Engineering Contradictions & Design Principles
Engineering Contradiction Analysis
1Quantity of substance
If high-density storage systems with closely arranged shelves are used, then storage capacity and space utilization are improved, but picking operation flexibility deteriorates
Solution Approach 1:
The patent implements dynamic task allocation that adapts to real-time shelf statuses and order requirements. The system dynamically adjusts picking sequences and shelf selections based on current warehouse conditions, transforming the static high-density storage system into a dynamic one that maintains flexibility despite close shelf arrangement.
Solution Approach 2:
The system changes operational parameters such as picking sequences, shelf selections, and task allocation strategies based on real-time conditions. By adjusting these parameters dynamically, the system optimizes picking efficiency in the constrained high-density environment without compromising storage capacity.
2Device complexity
If traditional task allocation methods are used in high-density warehouses, then system simplicity is maintained, but picking efficiency deteriorates
Solution Approach 1:
The patent replaces traditional mechanical task allocation methods with an intelligent computing system that uses algorithms to optimize picking tasks. This substitution enables complex optimizations without proportionally increasing physical system complexity, improving picking efficiency through software-based intelligence.
Solution Approach 2:
The system implements feedback mechanisms that continuously monitor shelf statuses, order requirements, and picking progress. This feedback enables real-time adjustments to task allocation, allowing the system to adapt and optimize picking efficiency while maintaining manageable operational complexity through automated decision-making.

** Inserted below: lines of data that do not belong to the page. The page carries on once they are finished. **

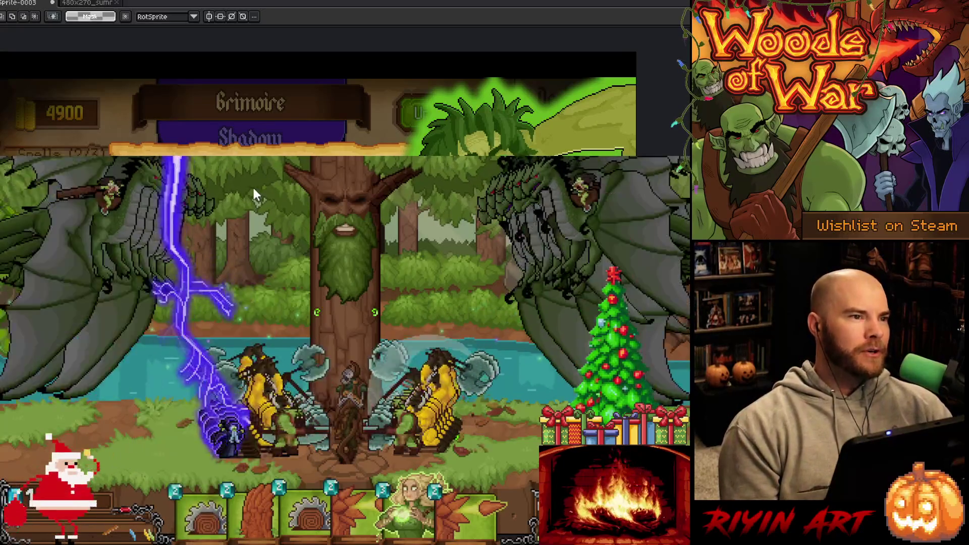
# Play Marian's Gift to summon Marian and cast Spike Slash onto the battlefield centre.
pyautogui.moveTo(420, 495)
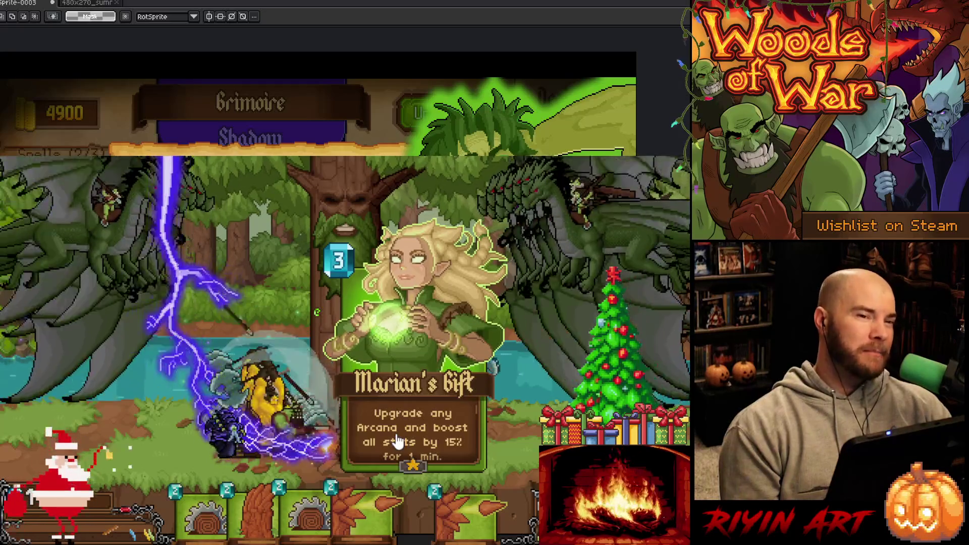
pyautogui.click(439, 442)
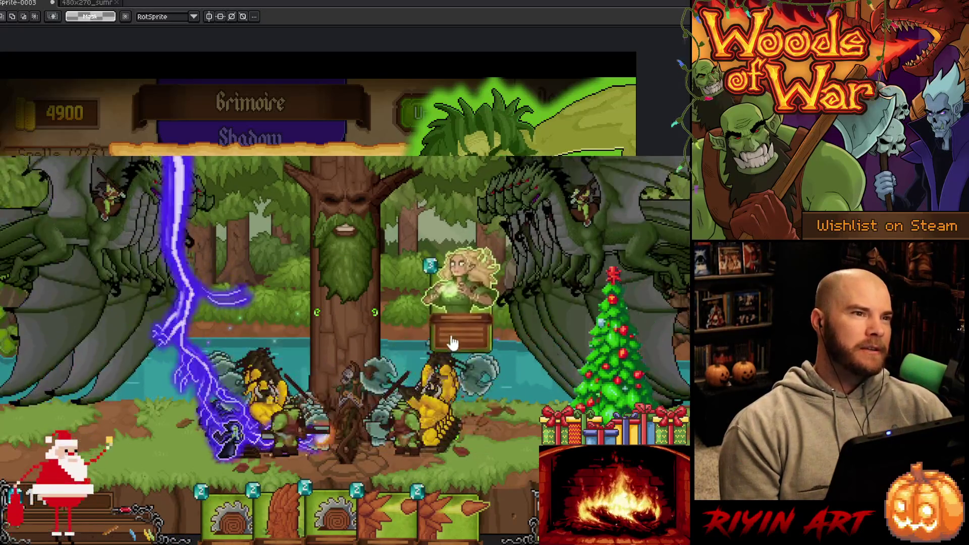
pyautogui.moveTo(404, 500)
pyautogui.mouseDown()
pyautogui.moveTo(407, 460)
pyautogui.moveTo(371, 339)
pyautogui.mouseUp()
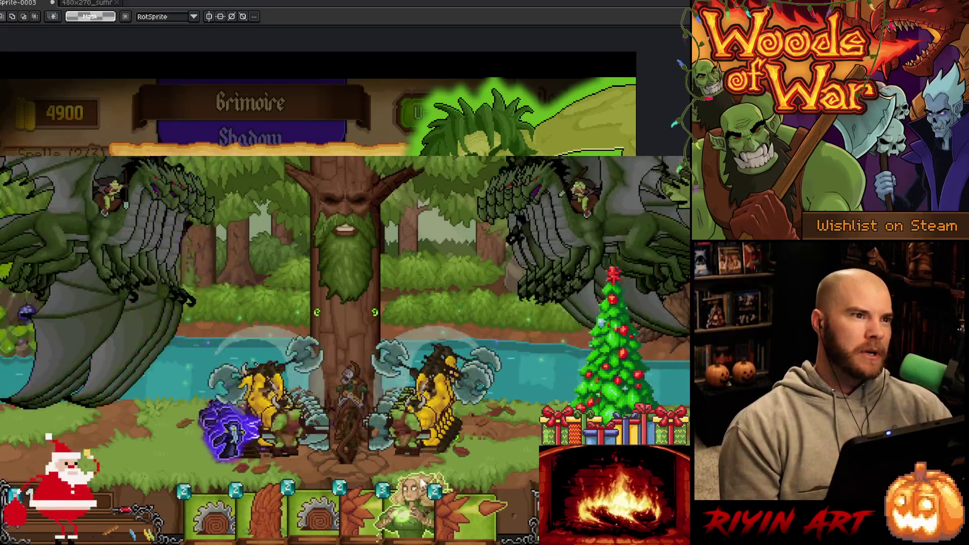
# Play four Spike Shot cards onto the battlefield.
pyautogui.moveTo(399, 472)
pyautogui.moveTo(398, 472)
pyautogui.mouseDown()
pyautogui.moveTo(373, 427)
pyautogui.moveTo(368, 324)
pyautogui.moveTo(382, 337)
pyautogui.moveTo(429, 333)
pyautogui.moveTo(275, 330)
pyautogui.moveTo(384, 331)
pyautogui.moveTo(329, 327)
pyautogui.moveTo(356, 457)
pyautogui.moveTo(328, 339)
pyautogui.mouseUp()
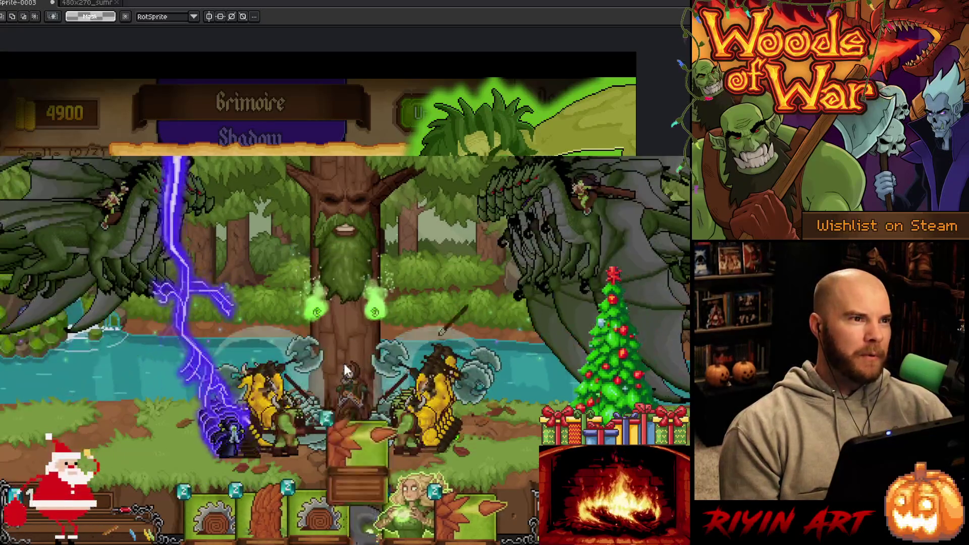
pyautogui.moveTo(411, 520)
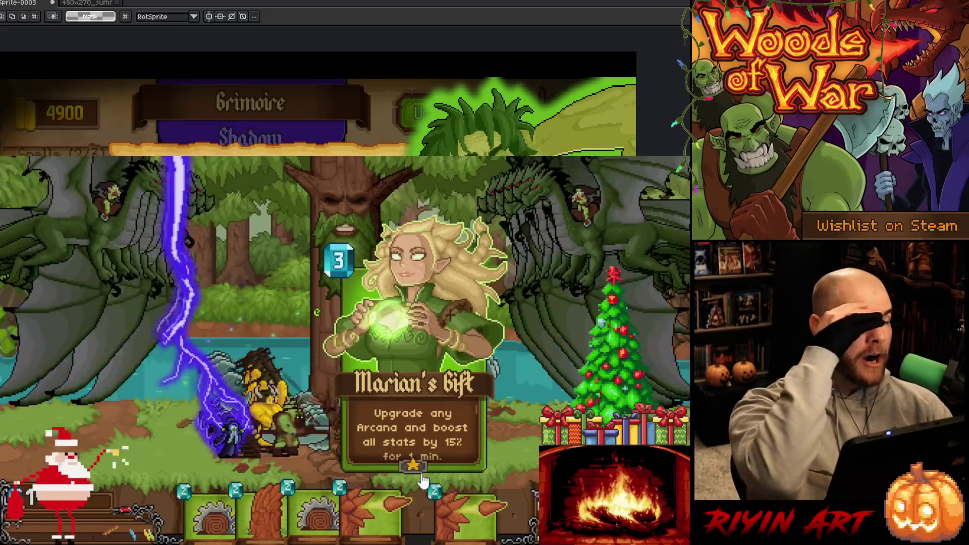
pyautogui.moveTo(454, 472)
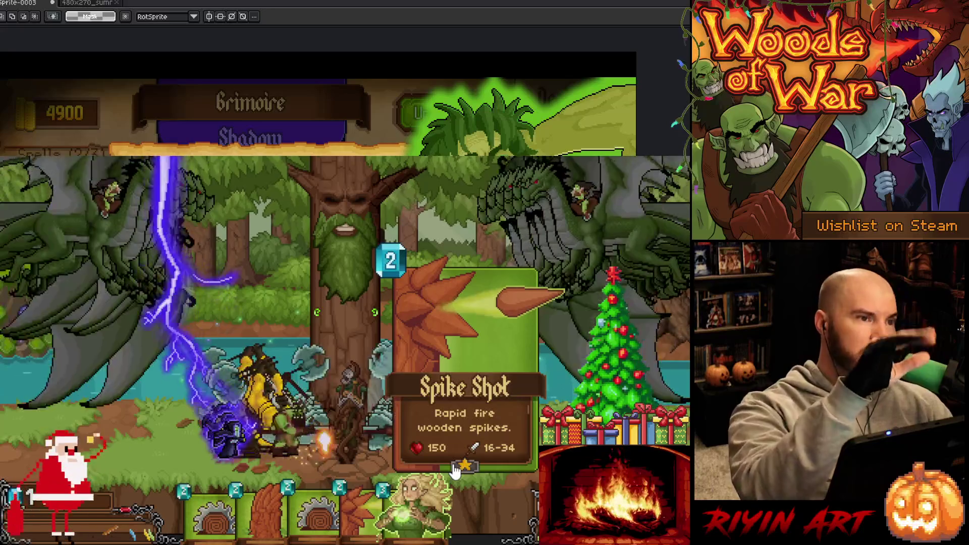
pyautogui.moveTo(454, 472)
pyautogui.mouseDown()
pyautogui.moveTo(412, 354)
pyautogui.moveTo(499, 372)
pyautogui.mouseUp()
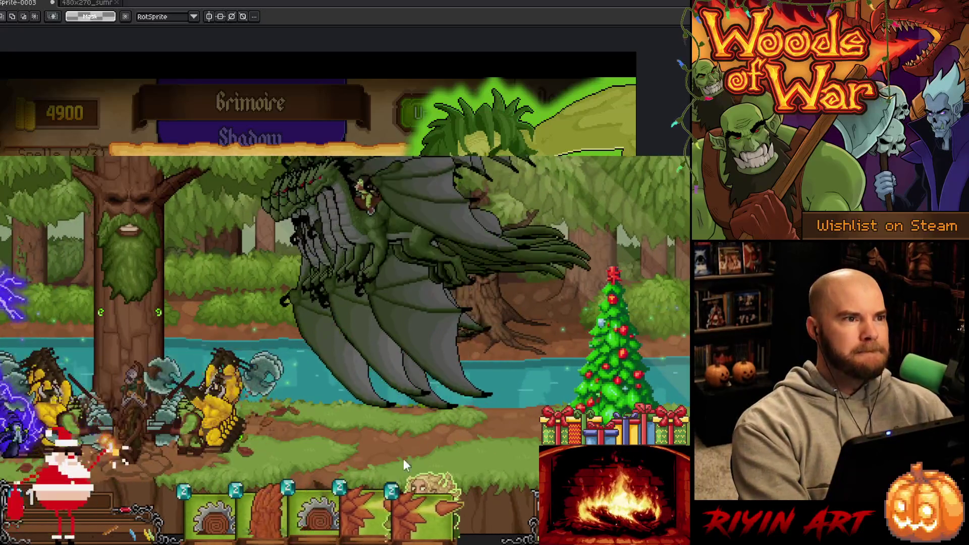
pyautogui.moveTo(363, 510)
pyautogui.mouseDown()
pyautogui.moveTo(296, 413)
pyautogui.moveTo(340, 396)
pyautogui.moveTo(272, 404)
pyautogui.mouseUp()
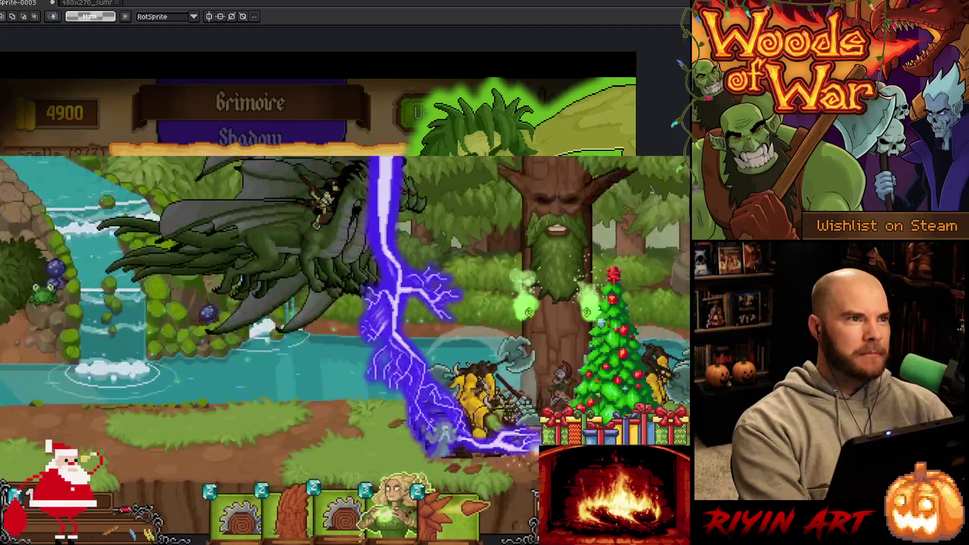
pyautogui.moveTo(334, 493)
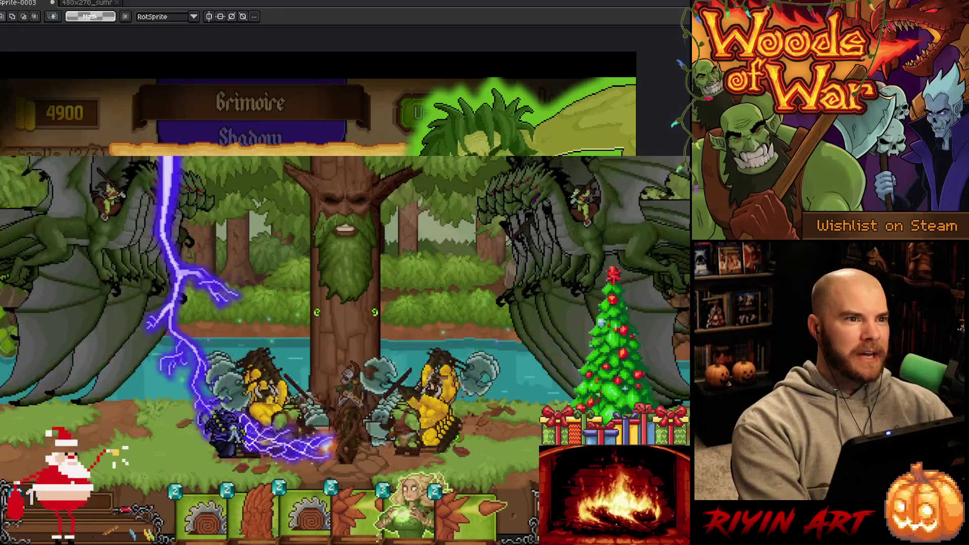
pyautogui.moveTo(376, 508)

3Area of stationary object
If shelves are closely arranged for high-density storage, then space utilization is improved, but task allocation flexibility deteriorates
Solution Approach 1:
The patent segments the warehouse into discrete shelf units with individually trackable statuses. This segmentation allows the system to allocate tasks to specific shelves based on real-time conditions, maintaining flexibility in task allocation despite the closely arranged high-density configuration. Each shelf can be independently selected or skipped based on order requirements and availability.
Data Source
AI summary
A task allocation method and apparatus are provided. The method includes: receiving orders of merchandises stored on shelves; determining a merchandise picking time of each merchandise of the received orders; determining an order picking time for each received order according to the merchandise picking time of each merchandise; determining an order set according to the order picking time for each received order, and selecting orders from the order set as target orders; locating shelves on which merchandises in the target orders are stored; obtaining merchandise status of the merchandises in the target orders, and determining a target shelf according to the merchandise status; allocating, a picking task of the merchandises to the target shelf; determining a picking workstation corresponding to the target shelf; instructing the target shelf to move to the picking workstation to execute the picking task, and to leave the picking workstation after the picking task is completed.